Dealing Disclosure Requirements
Under the provisions of Rule 8.3 of the Code, if any person is, or becomes,
'interested' (directly or indirectly) in 1% or more of any class of 'relevant
securities' of London Scottish Bank plc, all 'dealings' in any 'relevant
securities' of that company (including by means of an option in respect of, or
a derivative referenced to, any such 'relevant securities') must be publicly
disclosed by no later than 3.30 pm (London time) on the London business day
following the date of the relevant transaction. This requirement will continue
until the date on which the offer becomes, or is declared, unconditional as to
acceptances, lapses or is otherwise withdrawn or on which the 'offer period'
otherwise ends. If two or more persons act together pursuant to an agreement or
understanding, whether formal or informal, to acquire an 'interest' in
'relevant securities' of London Scottish Bank plc, they will be deemed to be a
single person for the purpose of Rule 8.3.

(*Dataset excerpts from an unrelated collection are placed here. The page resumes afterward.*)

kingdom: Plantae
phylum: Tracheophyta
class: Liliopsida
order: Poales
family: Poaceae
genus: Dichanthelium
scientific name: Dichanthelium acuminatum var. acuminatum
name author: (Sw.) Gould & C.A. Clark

Under the provisions of Rule 8.1 of the Code, all 'dealings' in 'relevant
securities' of London Scottish Bank plc by London Scottish Bank plc, or by any
of its 'associates', must be disclosed by no later than 12.00 noon (London
time) on the London business day following the date of the relevant
transaction. A disclosure table, giving details of the companies in whose
'relevant securities' 'dealings' should be disclosed, and the number of such
securities in issue, can be found on the Takeover Panel's website at

www.thetakeoverpanel.org.uk. 'Interests in securities' arise, in summary, when
a person has long economic exposure, whether conditional or absolute, to
changes in the price of securities. In particular, a person will be treated as
having an 'interest' by virtue of the ownership or control of securities, or by
virtue of any option in respect of, or derivative referenced to, securities.

Terms in quotation marks are defined in the Code, which can also be found on
the Panel's website. If you are in any doubt as to whether or not you are
required to disclose a 'dealing' under Rule 8, you should consult the Panel.